После трансформации кости приобретали крепость стали, мышцы твердели, сухожилия укреплялись, изменялся обмен веществ, становясь более быстрым. Человек менялся, вылепляясь из того теста, которым был раньше. Использовалось все, что могло использоваться.

Процесс начался, и теперь ничего не поделать, даже если бы и хотелось. Остановить трансформацию нельзя. Черные «мушки» метались в теле пациентки, изменяя ее, отгрызая и снова сращивая кусочки тела. Претерпел изменения даже мозг, святая святых человека, – чтобы управлять возросшими возможностями, он должен был работать быстрее, эффективнее.
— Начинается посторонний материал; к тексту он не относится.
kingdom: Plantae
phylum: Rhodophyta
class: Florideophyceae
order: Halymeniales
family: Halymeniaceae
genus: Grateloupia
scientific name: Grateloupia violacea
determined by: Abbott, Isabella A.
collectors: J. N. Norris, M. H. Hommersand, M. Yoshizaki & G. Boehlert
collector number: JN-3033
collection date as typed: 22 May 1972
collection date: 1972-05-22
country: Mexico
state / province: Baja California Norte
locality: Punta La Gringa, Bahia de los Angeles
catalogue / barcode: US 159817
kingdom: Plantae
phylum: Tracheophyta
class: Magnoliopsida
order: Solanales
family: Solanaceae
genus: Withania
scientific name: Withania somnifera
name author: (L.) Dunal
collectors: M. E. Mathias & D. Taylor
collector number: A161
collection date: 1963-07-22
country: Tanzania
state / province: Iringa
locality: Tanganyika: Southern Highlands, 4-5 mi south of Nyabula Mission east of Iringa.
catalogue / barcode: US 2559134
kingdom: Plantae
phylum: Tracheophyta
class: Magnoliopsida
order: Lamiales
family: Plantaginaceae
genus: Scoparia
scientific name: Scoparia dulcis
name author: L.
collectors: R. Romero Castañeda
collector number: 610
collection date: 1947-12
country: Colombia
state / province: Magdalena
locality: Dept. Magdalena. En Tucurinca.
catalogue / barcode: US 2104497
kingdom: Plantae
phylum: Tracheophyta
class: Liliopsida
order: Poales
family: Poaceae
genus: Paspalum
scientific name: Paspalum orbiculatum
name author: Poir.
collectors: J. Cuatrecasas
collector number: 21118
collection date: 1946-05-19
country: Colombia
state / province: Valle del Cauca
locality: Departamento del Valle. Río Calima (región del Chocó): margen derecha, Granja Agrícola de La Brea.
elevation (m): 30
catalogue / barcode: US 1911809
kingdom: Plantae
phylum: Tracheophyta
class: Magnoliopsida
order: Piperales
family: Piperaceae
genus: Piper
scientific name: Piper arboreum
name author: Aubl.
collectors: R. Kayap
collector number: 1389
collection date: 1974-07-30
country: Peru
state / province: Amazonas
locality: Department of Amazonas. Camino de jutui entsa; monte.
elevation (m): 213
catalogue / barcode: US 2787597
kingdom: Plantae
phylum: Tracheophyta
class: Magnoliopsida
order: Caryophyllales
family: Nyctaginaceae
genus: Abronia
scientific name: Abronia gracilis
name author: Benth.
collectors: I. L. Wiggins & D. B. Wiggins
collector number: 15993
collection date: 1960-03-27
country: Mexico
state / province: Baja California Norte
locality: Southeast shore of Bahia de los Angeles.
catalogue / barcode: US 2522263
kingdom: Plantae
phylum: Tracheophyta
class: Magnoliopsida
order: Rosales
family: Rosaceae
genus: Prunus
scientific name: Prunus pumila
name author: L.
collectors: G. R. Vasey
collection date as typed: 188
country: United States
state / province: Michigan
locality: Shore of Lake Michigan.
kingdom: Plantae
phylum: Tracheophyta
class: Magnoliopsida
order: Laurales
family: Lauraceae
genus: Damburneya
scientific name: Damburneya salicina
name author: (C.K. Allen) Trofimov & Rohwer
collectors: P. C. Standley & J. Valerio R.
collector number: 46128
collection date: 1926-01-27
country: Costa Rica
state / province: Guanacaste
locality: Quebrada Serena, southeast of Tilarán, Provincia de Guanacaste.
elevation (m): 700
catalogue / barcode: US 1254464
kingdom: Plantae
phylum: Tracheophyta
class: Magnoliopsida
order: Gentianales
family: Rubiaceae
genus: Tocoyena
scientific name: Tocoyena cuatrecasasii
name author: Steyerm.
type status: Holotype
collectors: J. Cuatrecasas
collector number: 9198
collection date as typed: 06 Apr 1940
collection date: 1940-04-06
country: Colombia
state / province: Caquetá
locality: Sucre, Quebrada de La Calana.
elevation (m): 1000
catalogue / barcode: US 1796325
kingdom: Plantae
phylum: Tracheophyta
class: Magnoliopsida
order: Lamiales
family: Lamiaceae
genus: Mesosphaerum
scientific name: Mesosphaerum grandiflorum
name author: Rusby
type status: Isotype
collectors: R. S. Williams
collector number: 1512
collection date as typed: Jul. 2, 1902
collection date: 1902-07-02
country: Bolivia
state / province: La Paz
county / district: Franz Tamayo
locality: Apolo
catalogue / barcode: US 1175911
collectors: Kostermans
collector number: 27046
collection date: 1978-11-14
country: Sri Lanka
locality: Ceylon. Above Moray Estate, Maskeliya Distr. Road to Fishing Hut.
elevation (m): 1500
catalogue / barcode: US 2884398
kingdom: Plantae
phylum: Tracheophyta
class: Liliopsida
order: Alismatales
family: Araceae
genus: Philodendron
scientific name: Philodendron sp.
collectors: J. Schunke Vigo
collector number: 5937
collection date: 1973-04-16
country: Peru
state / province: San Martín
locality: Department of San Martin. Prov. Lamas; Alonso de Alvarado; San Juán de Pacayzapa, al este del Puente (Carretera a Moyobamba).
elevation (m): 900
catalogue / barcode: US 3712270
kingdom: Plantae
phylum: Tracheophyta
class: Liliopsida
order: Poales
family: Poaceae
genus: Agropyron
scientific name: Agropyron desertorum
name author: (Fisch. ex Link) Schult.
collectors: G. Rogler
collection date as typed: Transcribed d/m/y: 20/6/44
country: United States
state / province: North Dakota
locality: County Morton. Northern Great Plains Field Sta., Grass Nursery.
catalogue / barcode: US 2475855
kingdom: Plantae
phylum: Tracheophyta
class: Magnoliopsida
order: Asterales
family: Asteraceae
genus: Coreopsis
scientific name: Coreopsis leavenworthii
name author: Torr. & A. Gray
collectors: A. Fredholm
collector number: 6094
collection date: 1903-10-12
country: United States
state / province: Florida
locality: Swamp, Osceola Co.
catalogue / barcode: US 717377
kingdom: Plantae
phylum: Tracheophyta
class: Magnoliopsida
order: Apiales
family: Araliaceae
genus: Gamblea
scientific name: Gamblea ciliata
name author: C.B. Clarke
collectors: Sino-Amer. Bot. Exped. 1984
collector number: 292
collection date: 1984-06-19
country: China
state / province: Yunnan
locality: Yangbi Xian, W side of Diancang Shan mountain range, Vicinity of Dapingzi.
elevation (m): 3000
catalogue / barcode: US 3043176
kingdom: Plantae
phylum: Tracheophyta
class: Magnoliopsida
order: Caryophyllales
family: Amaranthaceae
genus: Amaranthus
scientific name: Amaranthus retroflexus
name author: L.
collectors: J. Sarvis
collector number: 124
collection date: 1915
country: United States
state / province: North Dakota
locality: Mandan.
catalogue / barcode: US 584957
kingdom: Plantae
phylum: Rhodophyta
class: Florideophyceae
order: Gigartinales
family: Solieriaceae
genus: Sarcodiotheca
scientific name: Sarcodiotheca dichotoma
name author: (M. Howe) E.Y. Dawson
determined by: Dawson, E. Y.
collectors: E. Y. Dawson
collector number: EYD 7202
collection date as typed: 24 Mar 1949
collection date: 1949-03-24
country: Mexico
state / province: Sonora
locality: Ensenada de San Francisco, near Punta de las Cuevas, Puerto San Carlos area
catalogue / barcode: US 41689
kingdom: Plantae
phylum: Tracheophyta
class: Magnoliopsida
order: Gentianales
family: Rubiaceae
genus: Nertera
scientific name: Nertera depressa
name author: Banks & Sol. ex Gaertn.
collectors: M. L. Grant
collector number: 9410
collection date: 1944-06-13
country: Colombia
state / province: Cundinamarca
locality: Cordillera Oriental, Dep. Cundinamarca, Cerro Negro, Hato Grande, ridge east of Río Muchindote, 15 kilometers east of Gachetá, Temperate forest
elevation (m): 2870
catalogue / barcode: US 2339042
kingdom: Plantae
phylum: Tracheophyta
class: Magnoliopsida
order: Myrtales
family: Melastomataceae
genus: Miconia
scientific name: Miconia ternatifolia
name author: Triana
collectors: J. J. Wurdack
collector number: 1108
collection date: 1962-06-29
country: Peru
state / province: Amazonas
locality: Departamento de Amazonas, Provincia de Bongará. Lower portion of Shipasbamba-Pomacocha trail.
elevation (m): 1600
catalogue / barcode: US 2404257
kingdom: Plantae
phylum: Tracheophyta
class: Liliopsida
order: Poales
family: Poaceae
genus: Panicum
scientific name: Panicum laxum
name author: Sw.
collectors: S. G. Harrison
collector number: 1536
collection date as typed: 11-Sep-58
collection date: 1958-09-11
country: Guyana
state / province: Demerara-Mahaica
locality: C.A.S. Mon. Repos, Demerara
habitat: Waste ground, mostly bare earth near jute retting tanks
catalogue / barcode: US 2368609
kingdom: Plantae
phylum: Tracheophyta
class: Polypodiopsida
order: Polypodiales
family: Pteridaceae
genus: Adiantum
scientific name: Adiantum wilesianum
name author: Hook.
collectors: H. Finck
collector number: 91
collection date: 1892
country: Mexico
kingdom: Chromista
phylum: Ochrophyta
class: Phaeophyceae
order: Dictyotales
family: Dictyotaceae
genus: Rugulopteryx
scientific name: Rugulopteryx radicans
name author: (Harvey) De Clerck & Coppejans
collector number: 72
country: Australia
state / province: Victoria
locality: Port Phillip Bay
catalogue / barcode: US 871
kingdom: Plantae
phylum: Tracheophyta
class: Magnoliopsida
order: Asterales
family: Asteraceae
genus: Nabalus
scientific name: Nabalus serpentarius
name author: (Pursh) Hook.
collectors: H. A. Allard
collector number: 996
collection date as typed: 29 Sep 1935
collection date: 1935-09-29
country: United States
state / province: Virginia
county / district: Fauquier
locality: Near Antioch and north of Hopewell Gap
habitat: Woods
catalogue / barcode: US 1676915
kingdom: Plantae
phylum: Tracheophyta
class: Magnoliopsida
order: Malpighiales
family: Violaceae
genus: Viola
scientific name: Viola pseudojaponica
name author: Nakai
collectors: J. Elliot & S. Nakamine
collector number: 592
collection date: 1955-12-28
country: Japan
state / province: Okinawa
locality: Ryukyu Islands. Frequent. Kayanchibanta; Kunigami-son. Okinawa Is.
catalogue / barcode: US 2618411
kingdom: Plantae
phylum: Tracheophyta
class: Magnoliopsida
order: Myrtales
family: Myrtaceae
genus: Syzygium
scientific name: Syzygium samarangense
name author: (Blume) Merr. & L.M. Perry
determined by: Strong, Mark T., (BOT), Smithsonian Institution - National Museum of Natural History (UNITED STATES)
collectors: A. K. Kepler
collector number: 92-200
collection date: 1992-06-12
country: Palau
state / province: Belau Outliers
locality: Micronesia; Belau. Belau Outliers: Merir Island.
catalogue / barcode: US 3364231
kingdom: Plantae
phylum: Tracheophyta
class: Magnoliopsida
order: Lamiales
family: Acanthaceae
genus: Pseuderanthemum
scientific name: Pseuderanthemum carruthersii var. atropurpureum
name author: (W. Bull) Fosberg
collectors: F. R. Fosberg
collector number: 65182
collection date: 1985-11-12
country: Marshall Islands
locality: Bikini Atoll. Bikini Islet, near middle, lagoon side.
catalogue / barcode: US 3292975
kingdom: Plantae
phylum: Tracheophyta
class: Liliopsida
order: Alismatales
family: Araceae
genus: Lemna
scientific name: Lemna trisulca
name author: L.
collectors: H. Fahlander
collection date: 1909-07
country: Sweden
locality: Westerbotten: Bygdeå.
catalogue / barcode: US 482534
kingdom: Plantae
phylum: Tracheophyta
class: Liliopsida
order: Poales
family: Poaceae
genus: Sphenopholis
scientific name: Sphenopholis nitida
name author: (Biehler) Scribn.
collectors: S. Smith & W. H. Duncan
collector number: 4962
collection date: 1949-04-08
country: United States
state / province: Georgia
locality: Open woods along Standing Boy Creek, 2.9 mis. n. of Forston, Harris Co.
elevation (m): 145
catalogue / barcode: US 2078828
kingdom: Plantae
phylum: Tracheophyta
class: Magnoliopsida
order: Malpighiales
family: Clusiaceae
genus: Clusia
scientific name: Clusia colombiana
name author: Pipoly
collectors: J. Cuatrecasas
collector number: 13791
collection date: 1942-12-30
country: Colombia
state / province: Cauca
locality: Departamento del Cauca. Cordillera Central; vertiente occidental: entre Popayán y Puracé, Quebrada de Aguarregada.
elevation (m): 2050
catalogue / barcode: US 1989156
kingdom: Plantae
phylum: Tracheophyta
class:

Тело девушки меняло форму – оно вздувалось, опадало, утолщалось и снова худело, темнело и становилось белым как полотно. «Мошки» вылетали из-под кожи, облепляли Сергея, как мухи облепляют падаль, снова пропадали под кожей.

Гекель не любил этот момент. Он не понимал, что представляют собой эти «мухи», почему они исполняют его желания, почему вообще подчиняются воле человека и, самое главное, откуда они берутся? Из преисподней? А может быть, из другого мира? Никто этого не знал. И Гекель сомневался, что когда-нибудь это узнает.

Тысячи лет люди пользовались магией и не знали, как она работает. Кто первый открыл, что произнесенные особым образом слова могут запустить какой-то процесс, например, зажечь костер? Вероятно, в первый раз это вышло случайно. Древний человек произнес несколько слов – спросонок или объевшись пьяных фруктов, вылежавшихся под деревом в лесу, и… вспыхнул огонь. Древний оказался хитрым – он запомнил слова, жесты, которые сопровождали чудо. И… пошла магия в свет, развиваясь, изменяясь, приобретая черты, присущие тому или иному месту этого причудливого мира. Экспериментаторы-маги находили новые заклинания – полезные и вредные, гибли и становились богачами, продав выгодное заклинание, например, укрепляющее сталь клинка или приворотное.